### SUPPLIED PASSAGE
—————

In some circles, including among members of the National
Prosecuting Authority, the usual term B and B has been re-nicknamed “Bed and
Brothel,” because of the large number of rent by the hour accommodations springing
up all over the country. According to police sources, many are packed to the
brim with new, foreign arrivals.
What
is especially disturbing is the number of women arriving through dubious means.
The Weekend Argus recently reported the arrest of Pakistani crime syndicate members
in possession of 100,000 false birth certificates and documents intended to
import girls as “exotic dancers” to “gentlemen’s clubs.” In another raid,
police arrested 35 Eastern European dancers illegally working with permits normally
issued for farm and mine workers. This is a worrying signal for the
possibilities for human trafficking into the sex trade in the country.
Law enforcement
agencies are busy targeting “the suppliers,” i.e. the traffickers.
Non-governmental organisations across the world focus on rescuing the victims,
“the supply.” Yet, human trafficking is the fastest growing organised crime in
the world. Have we overlooked something?
“Eliminate the
Demand,” says Chris Lenty, the founder of an unusually faith-based organisation
called The MST (Men in the Sex Trade) Project. Lenty preaches, “Men are part of
the solution.” He and his team from Thailand
recently visited Cape Town
to see how they could expand their ministry, which exclusively targets the
buyers of sex, to the male sex tourists at global sporting events.
Leading up to the World Cup, there were dire predictions
of large increases in both the supply and demand of sex workers. Along with
getting the stadiums and soccer balls ready, this expectation prompted President
Jacob Zuma to request a 1 billion-condom donation from Britain. Britain responded
by donating 42 million. That’s one hundred for every soccer-frenzied tourist.
Whether the predictions of an out of control sex trade
come true or not, just the promise of a tsunami of male sex tourists has
impacted this nation, leaving a slew of new “Bed and Brothels” scattered
throughout residential areas of our stadium cities. Demand, even just speculated demand, causes
supply. To meet the demand, human trafficking is becoming a strategy of choice
for unscrupulous brothel owners, individuals, and crime syndicates.

—————

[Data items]
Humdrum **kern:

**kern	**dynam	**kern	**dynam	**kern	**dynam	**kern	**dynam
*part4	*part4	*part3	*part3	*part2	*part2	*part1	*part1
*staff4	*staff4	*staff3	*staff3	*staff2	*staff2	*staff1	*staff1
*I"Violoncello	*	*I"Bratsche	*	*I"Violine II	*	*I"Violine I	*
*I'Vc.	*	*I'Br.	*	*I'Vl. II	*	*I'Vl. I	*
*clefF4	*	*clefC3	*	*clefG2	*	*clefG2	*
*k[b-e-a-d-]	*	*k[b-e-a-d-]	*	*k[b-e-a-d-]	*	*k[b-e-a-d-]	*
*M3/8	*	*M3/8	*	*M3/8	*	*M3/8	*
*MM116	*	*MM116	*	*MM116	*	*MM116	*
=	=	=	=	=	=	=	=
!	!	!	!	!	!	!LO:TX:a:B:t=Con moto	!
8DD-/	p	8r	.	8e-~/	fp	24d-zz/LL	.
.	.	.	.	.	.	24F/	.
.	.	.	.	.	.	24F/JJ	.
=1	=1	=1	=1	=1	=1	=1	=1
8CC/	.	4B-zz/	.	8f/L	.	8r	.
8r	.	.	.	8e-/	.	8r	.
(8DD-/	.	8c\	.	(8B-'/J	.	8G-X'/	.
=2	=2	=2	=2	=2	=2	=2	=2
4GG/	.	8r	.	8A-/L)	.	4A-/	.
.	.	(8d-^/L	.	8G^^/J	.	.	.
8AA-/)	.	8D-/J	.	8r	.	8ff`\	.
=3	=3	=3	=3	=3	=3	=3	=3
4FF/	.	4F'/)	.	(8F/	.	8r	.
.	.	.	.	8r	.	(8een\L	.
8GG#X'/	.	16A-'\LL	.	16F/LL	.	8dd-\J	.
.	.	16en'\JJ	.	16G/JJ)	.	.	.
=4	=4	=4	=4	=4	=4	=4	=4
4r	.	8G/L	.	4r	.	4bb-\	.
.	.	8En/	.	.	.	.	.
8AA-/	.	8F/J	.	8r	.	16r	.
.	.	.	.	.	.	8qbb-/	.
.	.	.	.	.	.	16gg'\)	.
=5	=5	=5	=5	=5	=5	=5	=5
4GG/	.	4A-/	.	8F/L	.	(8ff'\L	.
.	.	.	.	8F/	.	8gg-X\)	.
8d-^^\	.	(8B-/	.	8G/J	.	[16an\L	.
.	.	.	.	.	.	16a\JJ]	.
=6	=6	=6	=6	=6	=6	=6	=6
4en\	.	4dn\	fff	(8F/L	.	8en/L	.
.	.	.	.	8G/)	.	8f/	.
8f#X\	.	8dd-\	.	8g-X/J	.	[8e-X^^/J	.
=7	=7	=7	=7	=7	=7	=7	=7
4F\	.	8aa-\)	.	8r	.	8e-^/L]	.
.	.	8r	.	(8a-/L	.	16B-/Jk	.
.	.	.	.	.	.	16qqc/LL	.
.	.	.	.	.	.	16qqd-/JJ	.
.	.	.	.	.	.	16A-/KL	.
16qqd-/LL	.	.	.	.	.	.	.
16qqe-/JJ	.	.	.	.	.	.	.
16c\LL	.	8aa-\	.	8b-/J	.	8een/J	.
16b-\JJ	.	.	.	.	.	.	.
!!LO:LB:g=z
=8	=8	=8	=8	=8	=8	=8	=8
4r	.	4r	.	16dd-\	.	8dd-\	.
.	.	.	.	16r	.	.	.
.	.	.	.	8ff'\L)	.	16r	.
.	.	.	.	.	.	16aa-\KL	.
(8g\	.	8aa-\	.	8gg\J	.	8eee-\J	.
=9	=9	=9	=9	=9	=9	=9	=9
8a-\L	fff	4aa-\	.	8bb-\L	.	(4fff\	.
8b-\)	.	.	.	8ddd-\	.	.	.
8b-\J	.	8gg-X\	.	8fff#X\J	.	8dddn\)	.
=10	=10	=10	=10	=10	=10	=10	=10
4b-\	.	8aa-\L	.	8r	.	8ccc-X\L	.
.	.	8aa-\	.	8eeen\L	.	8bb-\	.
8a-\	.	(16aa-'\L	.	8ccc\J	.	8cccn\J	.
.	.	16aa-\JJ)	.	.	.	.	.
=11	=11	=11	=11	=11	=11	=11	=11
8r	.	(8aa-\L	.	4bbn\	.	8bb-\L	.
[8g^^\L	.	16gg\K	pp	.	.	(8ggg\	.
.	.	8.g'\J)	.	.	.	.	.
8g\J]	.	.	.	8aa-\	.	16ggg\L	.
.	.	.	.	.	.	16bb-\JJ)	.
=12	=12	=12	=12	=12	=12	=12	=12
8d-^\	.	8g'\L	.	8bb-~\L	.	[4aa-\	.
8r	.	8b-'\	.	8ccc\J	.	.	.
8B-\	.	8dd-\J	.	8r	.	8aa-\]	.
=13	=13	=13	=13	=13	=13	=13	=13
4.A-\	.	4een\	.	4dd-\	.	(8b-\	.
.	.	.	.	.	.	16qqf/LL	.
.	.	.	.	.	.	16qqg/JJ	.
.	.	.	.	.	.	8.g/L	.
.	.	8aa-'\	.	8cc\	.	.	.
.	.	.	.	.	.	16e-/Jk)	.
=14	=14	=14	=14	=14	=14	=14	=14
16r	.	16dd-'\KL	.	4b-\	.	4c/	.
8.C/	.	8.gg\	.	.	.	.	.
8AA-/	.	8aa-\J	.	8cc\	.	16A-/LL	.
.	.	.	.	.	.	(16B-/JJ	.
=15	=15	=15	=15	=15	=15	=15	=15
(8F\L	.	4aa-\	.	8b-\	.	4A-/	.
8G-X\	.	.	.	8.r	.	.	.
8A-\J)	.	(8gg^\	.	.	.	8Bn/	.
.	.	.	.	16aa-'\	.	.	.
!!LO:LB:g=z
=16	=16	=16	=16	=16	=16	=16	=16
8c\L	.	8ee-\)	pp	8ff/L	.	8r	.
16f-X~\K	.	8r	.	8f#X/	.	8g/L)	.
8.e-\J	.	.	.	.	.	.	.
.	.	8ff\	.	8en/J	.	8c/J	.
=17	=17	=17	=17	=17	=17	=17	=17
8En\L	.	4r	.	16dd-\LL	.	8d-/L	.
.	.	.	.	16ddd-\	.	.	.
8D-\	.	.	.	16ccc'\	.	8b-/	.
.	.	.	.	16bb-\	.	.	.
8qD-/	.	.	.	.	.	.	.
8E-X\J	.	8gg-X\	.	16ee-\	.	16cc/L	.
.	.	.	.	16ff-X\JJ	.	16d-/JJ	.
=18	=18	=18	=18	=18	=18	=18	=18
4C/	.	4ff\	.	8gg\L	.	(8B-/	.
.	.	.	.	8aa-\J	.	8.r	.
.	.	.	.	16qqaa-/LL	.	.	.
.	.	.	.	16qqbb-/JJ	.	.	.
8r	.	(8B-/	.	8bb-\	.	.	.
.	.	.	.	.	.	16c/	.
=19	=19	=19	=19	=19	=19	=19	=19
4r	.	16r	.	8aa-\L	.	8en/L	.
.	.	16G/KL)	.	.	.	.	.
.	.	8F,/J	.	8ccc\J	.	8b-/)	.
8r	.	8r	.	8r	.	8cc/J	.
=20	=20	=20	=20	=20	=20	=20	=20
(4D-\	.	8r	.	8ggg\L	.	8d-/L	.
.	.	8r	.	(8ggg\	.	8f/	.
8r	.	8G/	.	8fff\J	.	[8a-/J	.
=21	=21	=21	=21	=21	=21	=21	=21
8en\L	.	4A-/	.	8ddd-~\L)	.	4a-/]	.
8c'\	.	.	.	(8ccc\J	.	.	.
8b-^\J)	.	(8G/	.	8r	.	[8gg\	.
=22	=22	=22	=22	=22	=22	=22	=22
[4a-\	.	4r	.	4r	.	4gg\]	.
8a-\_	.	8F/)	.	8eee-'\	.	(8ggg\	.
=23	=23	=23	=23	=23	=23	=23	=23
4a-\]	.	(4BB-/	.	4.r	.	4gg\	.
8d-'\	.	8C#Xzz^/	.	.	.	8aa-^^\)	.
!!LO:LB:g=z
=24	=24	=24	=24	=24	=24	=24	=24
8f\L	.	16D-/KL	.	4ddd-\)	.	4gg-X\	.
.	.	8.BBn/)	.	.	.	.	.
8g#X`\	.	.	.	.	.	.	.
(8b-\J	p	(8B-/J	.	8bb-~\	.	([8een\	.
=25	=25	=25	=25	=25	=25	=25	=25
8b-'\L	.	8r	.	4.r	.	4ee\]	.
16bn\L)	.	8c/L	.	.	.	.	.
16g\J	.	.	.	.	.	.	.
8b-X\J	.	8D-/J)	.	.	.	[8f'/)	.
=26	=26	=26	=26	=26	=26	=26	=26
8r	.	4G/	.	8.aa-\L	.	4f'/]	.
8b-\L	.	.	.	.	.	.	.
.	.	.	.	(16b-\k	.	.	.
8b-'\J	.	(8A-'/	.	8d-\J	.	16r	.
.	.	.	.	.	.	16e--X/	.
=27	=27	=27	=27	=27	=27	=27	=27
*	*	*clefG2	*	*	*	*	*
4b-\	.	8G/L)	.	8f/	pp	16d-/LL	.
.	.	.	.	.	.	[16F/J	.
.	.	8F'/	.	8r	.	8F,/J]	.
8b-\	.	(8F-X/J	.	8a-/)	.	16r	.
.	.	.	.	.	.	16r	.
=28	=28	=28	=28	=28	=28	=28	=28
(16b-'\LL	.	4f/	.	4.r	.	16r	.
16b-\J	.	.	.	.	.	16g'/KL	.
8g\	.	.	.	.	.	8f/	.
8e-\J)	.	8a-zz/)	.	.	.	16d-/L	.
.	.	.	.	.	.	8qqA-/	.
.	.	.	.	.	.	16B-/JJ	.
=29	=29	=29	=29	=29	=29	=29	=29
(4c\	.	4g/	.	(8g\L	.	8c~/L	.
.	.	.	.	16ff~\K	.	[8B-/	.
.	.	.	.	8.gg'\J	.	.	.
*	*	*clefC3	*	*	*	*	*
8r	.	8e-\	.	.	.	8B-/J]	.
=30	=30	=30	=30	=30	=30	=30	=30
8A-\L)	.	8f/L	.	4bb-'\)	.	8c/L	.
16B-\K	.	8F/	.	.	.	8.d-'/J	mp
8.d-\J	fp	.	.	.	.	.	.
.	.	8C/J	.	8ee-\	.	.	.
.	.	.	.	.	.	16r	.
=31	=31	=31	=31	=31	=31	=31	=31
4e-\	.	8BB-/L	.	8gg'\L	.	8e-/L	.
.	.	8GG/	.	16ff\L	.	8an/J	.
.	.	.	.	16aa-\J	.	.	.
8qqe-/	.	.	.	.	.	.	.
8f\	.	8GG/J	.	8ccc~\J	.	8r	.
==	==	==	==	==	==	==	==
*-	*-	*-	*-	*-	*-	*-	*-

—————

### TO BE DONE
a. Decide whether each statement agrees with the passage on the sex trade and the World Cup, answering yes or no and quoting the deciding words: (i) President Zuma asked Britain for a donation of one billion condoms; (ii) Chris Lenty and his team came from Cape Town; (iii) The MST Project works only with the sellers of sex.
b. Carry on the passage on the sex trade and the World Cup from the point where it ends.
These sheet music lines come from a separate source.

### EXPECTED RESULTS
a.
(i) Yes: "this expectation prompted President Jacob Zuma to request a 1 billion-condom donation from Britain."
(ii) No: "He and his team from Thailand recently visited Cape Town."
(iii) No: "their ministry, which exclusively targets the buyers of sex."

b.
According to a June 2010 United
States State Department Trafficking in Persons Report, "Worldwide,
the [U.S.] State Department estimated
there are 12.3 million adults and children in modern-day slavery -
including forced labour, bonded labour and forced prostitution," an Inter Press Service
reports. "That means just under two people in a thousand are victims of
human trafficking. …"
According to Val Lotan of the
Organized Crime Division in Kwa-Zulu Natal, “In South Africa, eighty percent of
all trafficking victims are forced into the sex trade.”
Not only women forced into the
sex trade against their will endure gross injustice. Many
women who enter the sex trade willingly later find themselves trapped in the
job, unable to quit, due to the threats of their pimps and brothel owners.
A colleague of mine began meeting regularly with a street
sex worker who wanted counsel on leaving the sex trade. Her pimp showed up at
the coffee shop where they met, forcibly dragged her onto the street and beat
her in broad daylight.
Two well-known Cape Town “gentlemen’s
clubs” advertise in South
Africa’s major newspapers for receptionists
and then are known to coerce the girls to perform sexual favours. If the girls
quit, their employers expose them as sex workers to their families and
communities. These clubs have been raided but not been shut down. Both papers
were informed of their participation in human trafficking and declined to pull
the ads.
The
male sex tourist, and the buyer of sex in general, operates under the false
assumption the effects of his private choices will be confined to the brothel,
the car, or the computer he is surfing the web with. (Yes, people are
trafficked into the pornography trade as well
But, like the environment, we as a global culture are interconnected. We
cannot escape the fact that the brand of clothes we buy may fuel sweatshops in China. The
coffee we drink may enslave children picking coffee beans in the Ivory Coast. What
we look at on-line, may affect the freedom and life of a young man or woman in
another nation, or our own.
A mass awareness
programme in the United
States has empowered the American consumer
culture to buy their goods from “non-trafficked” sources of labor. For example,
an application on an I-phone can tell the American consumer which brand of tyre rates the highest on the “fair trade” scale.
As a global culture,
we must become more educated and aware, and then we can change our patterns of
behavior. But, we must first accept this simple fact: “What we do in the dark does not stay in the
dark.” Private choices have global consequences.
Lenty has seen his
ministry turn men away from the red light districts of Thailand and transform
their lives. Because of the addictive, secretive side many patrons of the sex
industry struggle with, Lenty believes men of faith need to mentor others. He’s
calling to men to rise up and lead their gender to sexual freedom and healthy
choices.
“It is our responsibility to go to these men, when very few will, and
bring the love of God to them… The Father’s love is available to all, in all
places and at all times. The hope we have in Him will cause a man to return to
his wife and become a husband. Will cause him to return to his children and
become a father. Will cause him to return to his community and become an
example, not a statistic,” says Lenty.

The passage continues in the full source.